[Start of Extract to read]

Successful digital storytelling teams all share some basic characteristics. In this guide, we’ll run through some of the practices the world’s leading content teams have used to succeed at digital storytelling.

Choosing a solution

The first — and one of the most consequential — decisions that will impact your success is your technology solution. This will impact how easy and cost-effective it is to produce and publish stories at scale. 

As mentioned in the previous section, there are two parts to this decision. First, you’ll need to decide if you want to go down the developer-led, designer-led, or writer-led path. 

There are pros and cons with each approach, and your decision will usually depend on the makeup of your content team. For most teams looking to operate at scale on a fixed budget, the writer-led — no-code and design-done — digital storytelling platform is usually the best choice. 

Second, you’ll need to choose a specific platform or vendor. There’s a lot to consider here, so we’ve written a guide on how to go about this here.

Get training

Every editing software platform — even no-code platforms with relatively intuitive user interfaces — has a learning curve. While trial-and-error is one way to go about it, the faster way is to get help from the experts.

Shorthand’s experts in digital storytelling offer a range of free webinars and tutorials on how to get started with digital storytelling. They’ll run through some of the basics on how to produce, publish, and measure the success of a story. More advanced webinars will walk you through how to storyboard, how to build an effective digital storytelling process, how to create more eye-catching storytelling techniques, such as scroll-based animation.

[End of Extract to read]

• Task requirements:
**a.** In the digital storytelling guide above, which type of platform does the text call usually the best choice for teams working at scale on a fixed budget?
**b.** Pick up the digital storytelling guide after its final sentence and carry it forward.

[Start of Entries shown]

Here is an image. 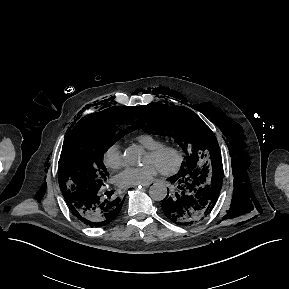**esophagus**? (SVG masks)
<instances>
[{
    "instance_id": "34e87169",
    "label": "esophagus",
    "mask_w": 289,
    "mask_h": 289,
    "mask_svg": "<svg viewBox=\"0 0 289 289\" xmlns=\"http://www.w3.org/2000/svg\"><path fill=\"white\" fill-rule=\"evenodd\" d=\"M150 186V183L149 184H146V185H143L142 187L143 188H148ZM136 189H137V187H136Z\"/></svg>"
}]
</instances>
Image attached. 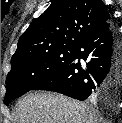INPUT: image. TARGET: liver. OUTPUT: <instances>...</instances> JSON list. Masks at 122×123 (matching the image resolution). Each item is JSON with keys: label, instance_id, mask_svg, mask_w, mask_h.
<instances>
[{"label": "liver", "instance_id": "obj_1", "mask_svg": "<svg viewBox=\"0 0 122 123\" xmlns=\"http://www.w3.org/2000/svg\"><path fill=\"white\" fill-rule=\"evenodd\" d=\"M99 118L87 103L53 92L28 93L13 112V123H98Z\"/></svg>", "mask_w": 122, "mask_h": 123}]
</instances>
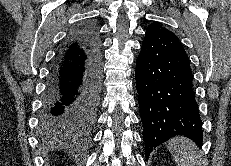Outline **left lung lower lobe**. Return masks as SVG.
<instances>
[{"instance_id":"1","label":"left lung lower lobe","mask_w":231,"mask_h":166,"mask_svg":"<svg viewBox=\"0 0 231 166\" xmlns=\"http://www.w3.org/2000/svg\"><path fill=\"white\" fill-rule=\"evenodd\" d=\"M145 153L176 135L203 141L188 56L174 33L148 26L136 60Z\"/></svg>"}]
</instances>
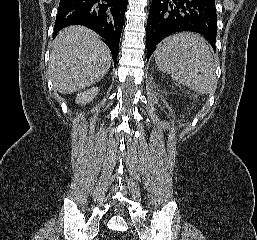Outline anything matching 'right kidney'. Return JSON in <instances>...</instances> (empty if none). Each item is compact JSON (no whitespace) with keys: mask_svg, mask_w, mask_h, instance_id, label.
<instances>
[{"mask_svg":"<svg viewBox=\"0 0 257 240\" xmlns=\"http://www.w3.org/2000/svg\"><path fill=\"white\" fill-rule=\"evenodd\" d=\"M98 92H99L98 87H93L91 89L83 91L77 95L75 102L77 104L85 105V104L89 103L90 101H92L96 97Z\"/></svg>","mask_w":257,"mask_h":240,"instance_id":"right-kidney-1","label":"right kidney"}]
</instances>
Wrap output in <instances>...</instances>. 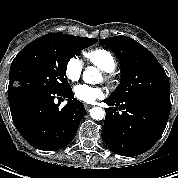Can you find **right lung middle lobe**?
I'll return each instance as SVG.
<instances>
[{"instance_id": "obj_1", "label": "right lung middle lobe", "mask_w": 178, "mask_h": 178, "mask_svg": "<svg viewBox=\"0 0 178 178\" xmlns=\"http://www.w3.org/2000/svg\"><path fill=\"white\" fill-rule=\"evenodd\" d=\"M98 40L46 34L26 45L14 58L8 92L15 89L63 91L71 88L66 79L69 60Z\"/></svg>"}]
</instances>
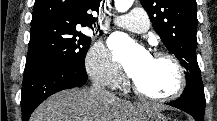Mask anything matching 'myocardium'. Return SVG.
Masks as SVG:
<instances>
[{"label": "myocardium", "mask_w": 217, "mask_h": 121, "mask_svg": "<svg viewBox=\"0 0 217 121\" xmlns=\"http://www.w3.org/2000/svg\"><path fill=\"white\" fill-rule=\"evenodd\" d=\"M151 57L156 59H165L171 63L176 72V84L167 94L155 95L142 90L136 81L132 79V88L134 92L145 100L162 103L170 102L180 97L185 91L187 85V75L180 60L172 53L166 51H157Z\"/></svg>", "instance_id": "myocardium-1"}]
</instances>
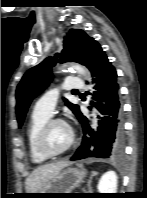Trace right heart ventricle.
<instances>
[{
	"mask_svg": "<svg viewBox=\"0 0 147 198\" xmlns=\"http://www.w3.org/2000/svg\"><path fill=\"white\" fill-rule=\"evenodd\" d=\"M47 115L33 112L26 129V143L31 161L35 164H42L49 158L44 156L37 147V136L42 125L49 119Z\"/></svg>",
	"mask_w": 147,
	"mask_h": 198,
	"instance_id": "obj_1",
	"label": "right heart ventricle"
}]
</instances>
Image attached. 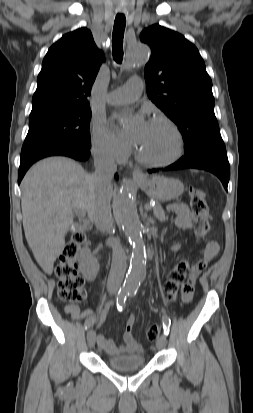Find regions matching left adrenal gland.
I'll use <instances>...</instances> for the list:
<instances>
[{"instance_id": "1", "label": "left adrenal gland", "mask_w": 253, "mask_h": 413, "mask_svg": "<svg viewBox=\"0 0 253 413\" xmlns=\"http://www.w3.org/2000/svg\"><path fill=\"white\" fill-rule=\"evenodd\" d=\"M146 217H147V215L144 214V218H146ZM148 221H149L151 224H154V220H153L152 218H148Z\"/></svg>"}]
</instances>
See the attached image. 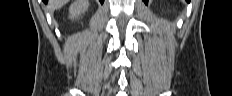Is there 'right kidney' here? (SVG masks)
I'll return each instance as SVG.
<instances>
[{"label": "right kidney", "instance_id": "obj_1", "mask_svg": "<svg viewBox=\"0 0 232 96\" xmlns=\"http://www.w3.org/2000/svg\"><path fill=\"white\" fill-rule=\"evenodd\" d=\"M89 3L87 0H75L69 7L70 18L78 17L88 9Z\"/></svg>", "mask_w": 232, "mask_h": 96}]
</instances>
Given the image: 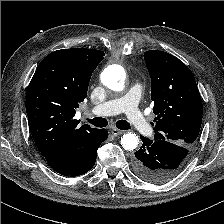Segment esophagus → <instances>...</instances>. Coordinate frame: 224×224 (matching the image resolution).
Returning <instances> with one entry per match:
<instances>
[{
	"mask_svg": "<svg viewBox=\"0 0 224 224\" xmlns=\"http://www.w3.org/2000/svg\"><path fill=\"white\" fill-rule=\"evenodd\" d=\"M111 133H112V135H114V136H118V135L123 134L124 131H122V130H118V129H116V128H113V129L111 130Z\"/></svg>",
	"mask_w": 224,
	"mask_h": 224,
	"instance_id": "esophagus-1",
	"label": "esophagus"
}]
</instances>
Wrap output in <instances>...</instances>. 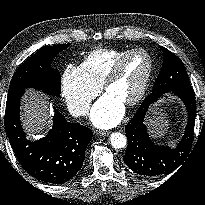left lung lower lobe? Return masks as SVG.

[End of Entries shown]

• Answers to the tasks:
**a.** The writer-led, no-code and design-done digital storytelling platform.

**b.**
Sign up for Shorthand's training webinars.

Define your theme and brand identity

For digital storytelling to work at scale, you don’t want to re-invent the wheel every time. For this reason, it’s helpful to work from a theme which presents the major elements of your brand identity — such as your font, colours, layout, and logo. 

This will make it easier for you to focus on creating more impressive visual stories, knowing that you have the ‘basics’ taken care of. It also means you can allow other team members to create stories — even those who are functionally design-illiterate — with confidence that they’ll stay on-brand. 

Create a content calendar

No content team can operate effectively without a content calendar. There are many different content calendar templates, and your approach will depend on the size of your team and your existing process. Some teams plan out six months in advance, while others just look to build a runway of six or so weeks. 

If you’re getting started with digital storytelling, it’s worth building some flexibility into your calendar, as you figure out exactly what your content publishing process will look like. We recommend starting with a shorter content pipeline — perhaps focused on one or two story types — before expanding to other genres as you get more established. 

Learn more about how to create a content calendar.

Analytics and reporting

You don't need to be a data scientist to succeed at digital storytelling. However, you do need to set goals, measure results, and iterate your content accordingly. 

While many content producers don't feel entirely comfortable working with data, it's worth spending some time learning the basics. There are few successful content teams that aren't also actively reporting, in a data-driven way, on the impact of their work.

Before you get started, make sure you have baseline data from content published to your CMS. It's up to you what you measure — some teams focus on dwell time and exit rates, while others have specific conversion goals, such as newsletter signups, trials, or marketing-qualified leads (MQLs).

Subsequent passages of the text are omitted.